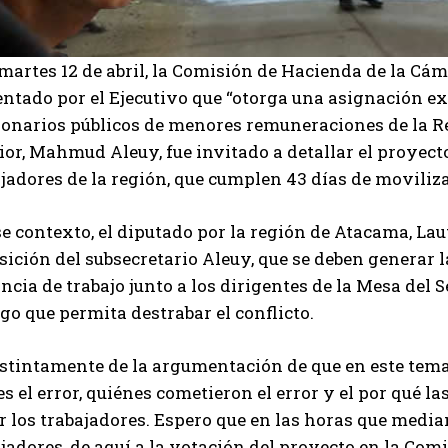
martes 12 de abril, la Comisión de Hacienda de la Cá
ntado por el Ejecutivo que “otorga una asignación ext
ionarios públicos de menores remuneraciones de la Re
ior, Mahmud Aleuy, fue invitado a detallar el proyec
jadores de la región, que cumplen 43 días de moviliz
e contexto, el diputado por la región de Atacama, La
ición del subsecretario Aleuy, que se deben generar 
ncia de trabajo junto a los dirigentes de la Mesa del S
go que permita destrabar el conflicto.
stintamente de la argumentación de que en este tema 
es el error, quiénes cometieron el error y el por qué l
 los trabajadores. Espero que en las horas que median,
jadores, de aquí a la votación del proyecto en la Com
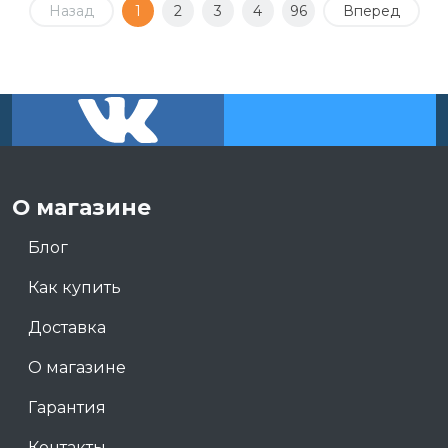
Назад
1
2
3
4
96
Вперед
О магазине
Блог
Как купить
Доставка
О магазине
Гарантия
Контакты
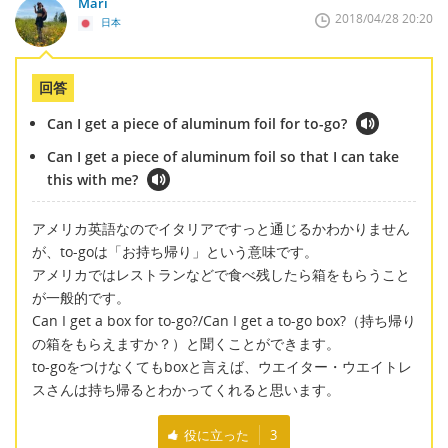
Mari
2018/04/28 20:20
日本
回答
Can I get a piece of aluminum foil for to-go?
Can I get a piece of aluminum foil so that I can take
this with me?
アメリカ英語なのでイタリアですっと通じるかわかりません
が、to-goは「お持ち帰り」という意味です。
アメリカではレストランなどで食べ残したら箱をもらうこと
が一般的です。
Can I get a box for to-go?/Can I get a to-go box?（持ち帰り
の箱をもらえますか？）と聞くことができます。
to-goをつけなくてもboxと言えば、ウエイター・ウエイトレ
スさんは持ち帰るとわかってくれると思います。
役に立った
3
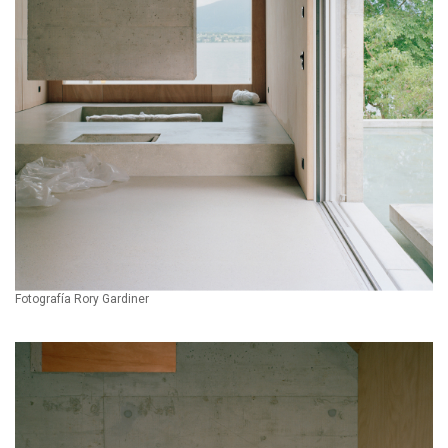
Fotografía Rory Gardiner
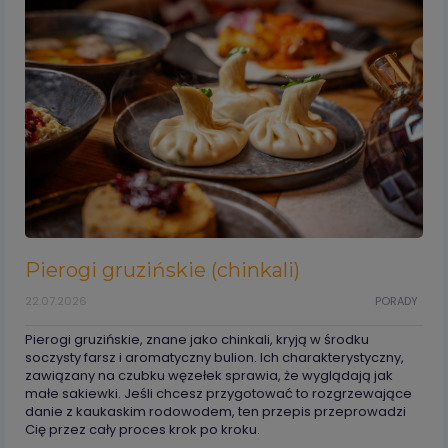
Pierogi gruzińskie (chinkali)
22.07.2026
PORADY
Pierogi gruzińskie, znane jako chinkali, kryją w środku
soczysty farsz i aromatyczny bulion. Ich charakterystyczny,
zawiązany na czubku węzełek sprawia, że wyglądają jak
małe sakiewki. Jeśli chcesz przygotować to rozgrzewające
danie z kaukaskim rodowodem, ten przepis przeprowadzi
Cię przez cały proces krok po kroku.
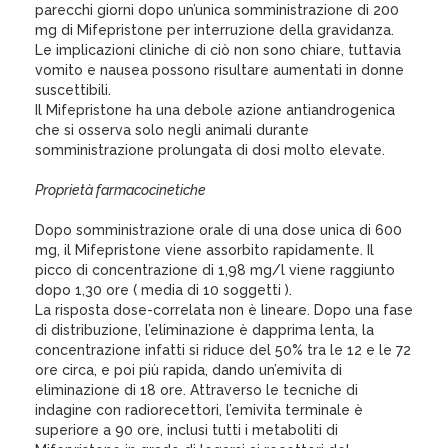
parecchi giorni dopo un’unica somministrazione di 200
mg di Mifepristone per interruzione della gravidanza.
Le implicazioni cliniche di ciò non sono chiare, tuttavia
vomito e nausea possono risultare aumentati in donne
suscettibili.
Il Mifepristone ha una debole azione antiandrogenica
che si osserva solo negli animali durante
somministrazione prolungata di dosi molto elevate.
Proprietà farmacocinetiche
Dopo somministrazione orale di una dose unica di 600
mg, il Mifepristone viene assorbito rapidamente. Il
picco di concentrazione di 1,98 mg/l viene raggiunto
dopo 1,30 ore ( media di 10 soggetti ).
La risposta dose-correlata non è lineare. Dopo una fase
di distribuzione, l’eliminazione è dapprima lenta, la
concentrazione infatti si riduce del 50% tra le 12 e le 72
ore circa, e poi più rapida, dando un’emivita di
eliminazione di 18 ore. Attraverso le tecniche di
indagine con radiorecettori, l’emivita terminale è
superiore a 90 ore, inclusi tutti i metaboliti di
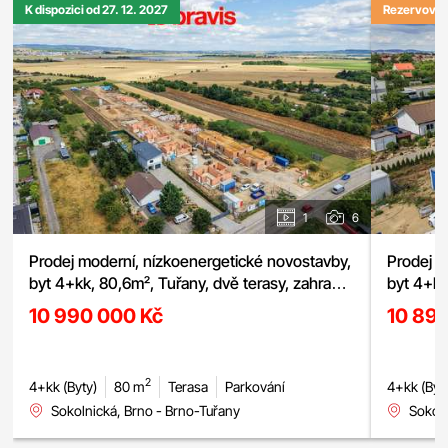
K dispozici od 27. 12. 2027
Rezervová
1
6
Prodej moderní, nízkoenergetické novostavby,
Prodej m
byt 4+kk, 80,6m², Tuřany, dvě terasy, zahrada
byt 4+kk
56,6m² možnost sklepa a parkování
sklepa a
10 990 000 Kč
10 89
2
4+kk (Byty)
80 m
Terasa
Parkování
4+kk (Byt
Sokolnická, Brno - Brno-Tuřany
Sokoln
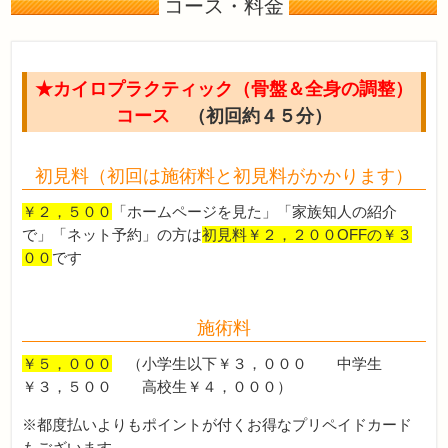
コース・料金
★カイロプラクティック（骨盤＆全身の調整）
コース
（初回約４５分）
初見料（初回は施術料と初見料がかかります）
￥２，５００
「ホームページを見た」「家族知人の紹介
で」「ネット予約」の方は
初見料￥２，２００OFFの￥３
００
です
施術料
￥５，０００
（小学生以下￥３，０００ 中学生
￥３，５００ 高校生￥４，０００）
※都度払いよりもポイントが付くお得なプリペイドカード
もございます。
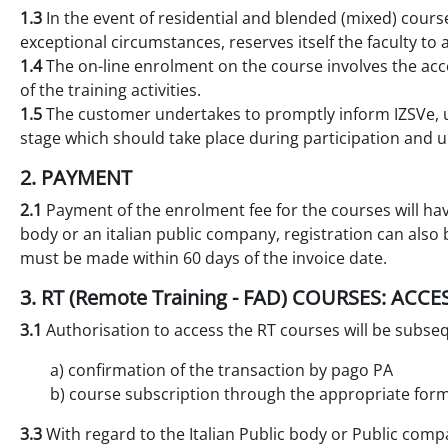
1.3
In the event of residential and blended (mixed) cours
exceptional circumstances, reserves itself the faculty to a
1.4
The on-line enrolment on the course involves the acce
of the training activities.
1.5
The customer undertakes to promptly inform IZSVe, u
stage which should take place during participation and un
2. PAYMENT
2.1
Payment of the enrolment fee for the courses will ha
body or an italian public company, registration can als
must be made within 60 days of the invoice date.
3. RT (Remote Training - FAD) COURSES: AC
3.1
Authorisation to access the RT courses will be subs
a) confirmation of the transaction by pago PA
b) course subscription through the appropriate for
3.3
With regard to the Italian Public body or Public compan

+---+

*Task brief:* No picture belongs in the answer; the rest of the records must be repeated exactly.

*Your solution:*
martes 12 de abril, la Comisión de Hacienda de la Cá
ntado por el Ejecutivo que “otorga una asignación ext
ionarios públicos de menores remuneraciones de la Re
ior, Mahmud Aleuy, fue invitado a detallar el proyec
jadores de la región, que cumplen 43 días de moviliz
e contexto, el diputado por la región de Atacama, La
ición del subsecretario Aleuy, que se deben generar 
ncia de trabajo junto a los dirigentes de la Mesa del S
go que permita destrabar el conflicto.
stintamente de la argumentación de que en este tema 
es el error, quiénes cometieron el error y el por qué l
 los trabajadores. Espero que en las horas que median,
jadores, de aquí a la votación del proyecto en la Com
Назад
1
2
3
4
96
Вперед
О магазине
Блог
Как купить
Доставка
О магазине
Гарантия
Контакты
Mari
2018/04/28 20:20
日本
回答
Can I get a piece of aluminum foil for to-go?
Can I get a piece of aluminum foil so that I can take
this with me?
アメリカ英語なのでイタリアですっと通じるかわかりません
が、to-goは「お持ち帰り」という意味です。
アメリカではレストランなどで食べ残したら箱をもらうこと
が一般的です。
Can I get a box for to-go?/Can I get a to-go box?（持ち帰り
の箱をもらえますか？）と聞くことができます。
to-goをつけなくてもboxと言えば、ウエイター・ウエイトレ
スさんは持ち帰るとわかってくれると思います。
役に立った
3
Fotografía Rory Gardiner
Pierogi gruzińskie (chinkali)
22.07.2026
PORADY
Pierogi gruzińskie, znane jako chinkali, kryją w środku
soczysty farsz i aromatyczny bulion. Ich charakterystyczny,
zawiązany na czubku węzełek sprawia, że wyglądają jak
małe sakiewki. Jeśli chcesz przygotować to rozgrzewające
danie z kaukaskim rodowodem, ten przepis przeprowadzi
Cię przez cały proces krok po kroku.
parecchi giorni dopo un’unica somministrazione di 200
mg di Mifepristone per interruzione della gravidanza.
Le implicazioni cliniche di ciò non sono chiare, tuttavia
vomito e nausea possono risultare aumentati in donne
suscettibili.
Il Mifepristone ha una debole azione antiandrogenica
che si osserva solo negli animali durante
somministrazione prolungata di dosi molto elevate.
Proprietà farmacocinetiche
Dopo somministrazione orale di una dose unica di 600
mg, il Mifepristone viene assorbito rapidamente. Il
picco di concentrazione di 1,98 mg/l viene raggiunto
dopo 1,30 ore ( media di 10 soggetti ).
La risposta dose-correlata non è lineare. Dopo una fase
di distribuzione, l’eliminazione è dapprima lenta, la
concentrazione infatti si riduce del 50% tra le 12 e le 72
ore circa, e poi più rapida, dando un’emivita di
eliminazione di 18 ore. Attraverso le tecniche di
indagine con radiorecettori, l’emivita terminale è
superiore a 90 ore, inclusi tutti i metaboliti di
K dispozici od 27. 12. 2027
Rezervová
1
6
Prodej moderní, nízkoenergetické novostavby,
Prodej m
byt 4+kk, 80,6m², Tuřany, dvě terasy, zahrada
byt 4+kk
56,6m² možnost sklepa a parkování
sklepa a
10 990 000 Kč
10 89
2
4+kk (Byty)
80 m
Terasa
Parkování
4+kk (Byt
Sokolnická, Brno - Brno-Tuřany
Sokoln
コース・料金
★カイロプラクティック（骨盤＆全身の調整）
コース
（初回約４５分）
初見料（初回は施術料と初見料がかかります）
￥２，５００
「ホームページを見た」「家族知人の紹介
で」「ネット予約」の方は
初見料￥２，２００OFFの￥３
００
です
施術料
￥５，０００
（小学生以下￥３，０００ 中学生
￥３，５００ 高校生￥４，０００）
※都度払いよりもポイントが付くお得なプリペイドカード
もございます。
1.3
In the event of residential and blended (mixed) cours
exceptional circumstances, reserves itself the faculty to a
1.4
The on-line enrolment on the course involves the acce
of the training activities.
1.5
The customer undertakes to promptly inform IZSVe, u
stage which should take place during participation and un
2. PAYMENT
2.1
Payment of the enrolment fee for the courses will ha
body or an italian public company, registration can als
must be made within 60 days of the invoice date.
3. RT (Remote Training - FAD) COURSES: AC
3.1
Authorisation to access the RT courses will be subs
a) confirmation of the transaction by pago PA
b) course subscription through the appropriate for
3.3
With regard to the Italian Public body or Public compan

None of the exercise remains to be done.